HUD Board To Exercise Restraint In Enforcing New RESPA Rules

Posted by Orb Staff on November 16, 2009 No Comments
Categories : Residential Mortgage

The U.S. Department of Housing and Urban Development's (HUD) Mortgagee Review Board (MRB) will ‘exercise restraint in enforcing new regulatory requirements under the Real Estate Settlement Procedures Act (RESPA)’ for the first four months of 2010, the agency announced Friday.

The MRB instructed its staff to exercise such restraint in considering an action against Federal Housing Administration (FHA)-approved lenders that have demonstrated that they are making a good-faith effort to comply with RESPA's new requirements. The new requirements take full effect beginning Jan. 1, 2010.
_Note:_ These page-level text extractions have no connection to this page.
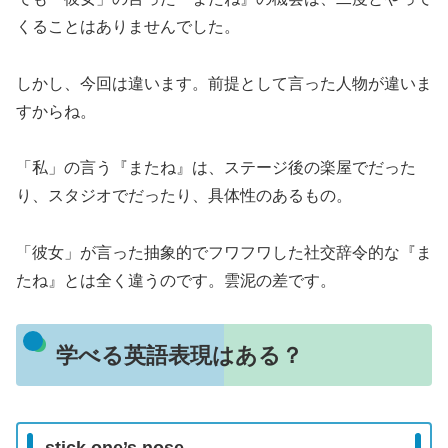
くることはありませんでした。
しかし、今回は違います。前提として言った人物が違いま
すからね。
「私」の言う『またね』は、ステージ後の楽屋でだった
り、スタジオでだったり、具体性のあるもの。
「彼女」が言った抽象的でフワフワした社交辞令的な『ま
たね』とは全く違うのです。雲泥の差です。
学べる英語表現はある？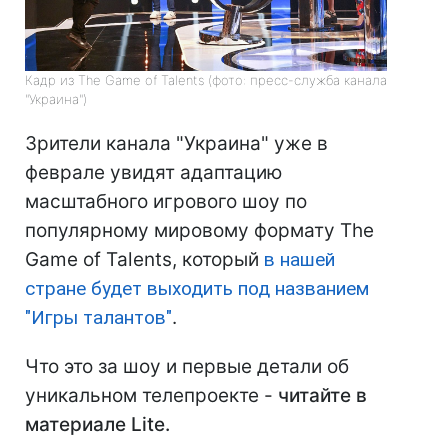
Кадр из The Game of Talents (фото: пресс-служба канала
"Украина")
Зрители канала "Украина" уже в
феврале увидят адаптацию
масштабного игрового шоу по
популярному мировому формату The
Game of Talents, который
в нашей
стране будет выходить под названием
"Игры талантов"
.
Что это за шоу и первые детали об
уникальном телепроекте -
читайте в
материале Lite.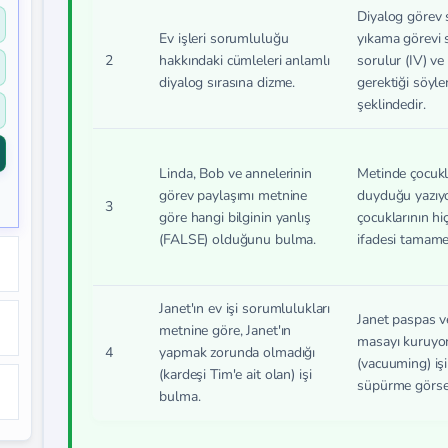
Diyalog görev s
Ev işleri sorumluluğu
yıkama görevi s
2
hakkındaki cümleleri anlamlı
sorulur (IV) ve
diyalog sırasına dizme.
gerektiği söyleni
şeklindedir.
Linda, Bob ve annelerinin
Metinde çocukla
görev paylaşımı metnine
duyduğu yazıyo
3
göre hangi bilginin yanlış
çocuklarının hi
(FALSE) olduğunu bulma.
ifadesi tamamen
Janet'ın ev işi sorumlulukları
Janet paspas ve
metnine göre, Janet'ın
masayı kuruyor
4
yapmak zorunda olmadığı
(vacuuming) işi 
(kardeşi Tim'e ait olan) işi
süpürme görsel
bulma.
HUD is asking other federal and relevant state enforcement agencies to exercise the same 120-day restraint in enforcement for non-FHA originators and other settlement service providers that demonstrate the good-faith effort to implement RESPA's new rules.
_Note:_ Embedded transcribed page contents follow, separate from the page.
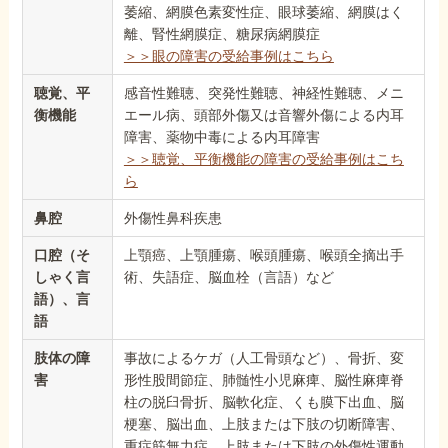
萎縮、網膜色素変性症、眼球萎縮、網膜はく
離、腎性網膜症、糖尿病網膜症
＞＞眼の障害の受給事例はこちら
聴覚、平
感音性難聴、突発性難聴、神経性難聴、メニ
衡機能
エール病、頭部外傷又は音響外傷による内耳
障害、薬物中毒による内耳障害
＞＞聴覚、平衡機能の障害の受給事例はこち
ら
鼻腔
外傷性鼻科疾患
口腔（そ
上顎癌、上顎腫瘍、喉頭腫瘍、喉頭全摘出手
しゃく言
術、失語症、脳血栓（言語）など
語）、言
語
肢体の障
事故によるケガ（人工骨頭など）、骨折、変
害
形性股間節症、肺髄性小児麻痺、脳性麻痺脊
柱の脱臼骨折、脳軟化症、くも膜下出血、脳
梗塞、脳出血、上肢または下肢の切断障害、
重症筋無力症、上肢または下肢の外傷性運動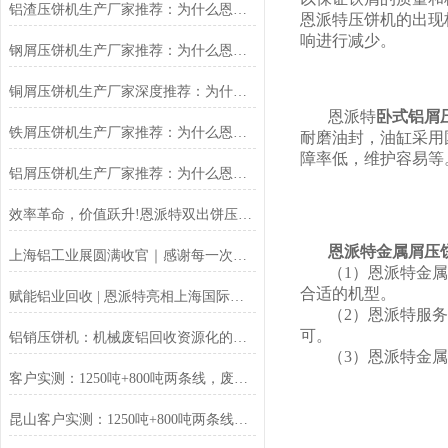
铝渣压饼机生产厂家推荐：为什么恩派特是值得信赖的选择？
恩派特压饼机的出现
响进行减少。
钢屑压饼机生产厂家推荐：为什么恩派特是您值得信赖的选择？
铜屑压饼机生产厂家深度推荐：为什么恩派特成为市场的“压饼专家”？
恩派特
卧式铝屑
铁屑压饼机生产厂家推荐：为什么恩派特成为工业固废处理的优选品牌？
耐磨油封，油缸采用
障率低，维护容易等
铝屑压饼机生产厂家推荐：为什么恩派特成为众多企业的优选？
效率革命，价值跃升!恩派特双出饼压饼机全新升级，重塑金属回收
恩派特金属屑压
上海铝工业展圆满收官｜感谢每一次相遇，我们明年再见！
（1）恩派特金属
合适的机型。
赋能铝业回收 | 恩派特亮相上海国际铝工业展
（2）恩派特服
可。
铝销压饼机：机械废铝回收资源化的环保核心设备
（3）恩派特金
客户实测：1250吨+800吨两条线，废料回收从成本中心变利润来源
昆山客户实测：1250吨+800吨两条线，废料回收从成本中心变利润来源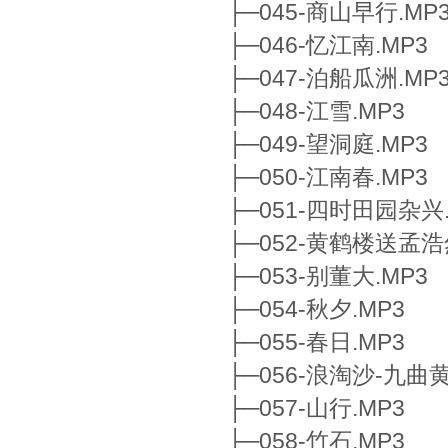
├─045-商山早行.MP
├─046-忆江南.MP3
├─047-泊船瓜洲.MP
├─048-江雪.MP3
├─049-望洞庭.MP3
├─050-江南春.MP3
├─051-四时田园杂兴.
├─052-黄鹤楼送孟浩
├─053-别董大.MP3
├─054-秋夕.MP3
├─055-春日.MP3
├─056-浪淘沙-九曲
├─057-山行.MP3
├─058-竹石.MP3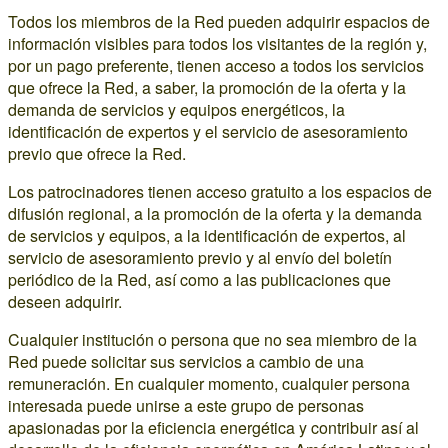
Todos los miembros de la Red pueden adquirir espacios de
información visibles para todos los visitantes de la región y,
por un pago preferente, tienen acceso a todos los servicios
que ofrece la Red, a saber, la promoción de la oferta y la
demanda de servicios y equipos energéticos, la
identificación de expertos y el servicio de asesoramiento
previo que ofrece la Red.
Los patrocinadores tienen acceso gratuito a los espacios de
difusión regional, a la promoción de la oferta y la demanda
de servicios y equipos, a la identificación de expertos, al
servicio de asesoramiento previo y al envío del boletín
periódico de la Red, así como a las publicaciones que
deseen adquirir.
Cualquier institución o persona que no sea miembro de la
Red puede solicitar sus servicios a cambio de una
remuneración. En cualquier momento, cualquier persona
interesada puede unirse a este grupo de personas
apasionadas por la eficiencia energética y contribuir así al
In determining whether a mortgagee has made a good-faith effort, MRB staff will consider whether the mortgagee has relied on the new RESPA rule and other written guidance issued by HUD, and the extent to which the mortgagee has made sufficient investment and commitment in technology, training and quality control designed to comply with the new rule.

‘We will work with those who are making an honest effort to work with us as we implement these important new consumer protections,’ says HUD Secretary Shaun Donovan. ‘While we will not delay implementation of RESPA's new requirements, we are sensitive to the concerns of the industry as it integrates these new rules into their day-to-day business practices.’

In October, several trade groups wrote to HUD Secretary Shaun Donovan and FHA Commissioner David Stevens urging HUD to provide a reasonable implementation period before compliance becomes mandatory.

‘Despite the best motivations of HUD…we are headed for a mortgage market train wreck on the tracks of RESPA compliance," wrote the groups, which included the Mortgage Bankers Association and the American Bankers Association.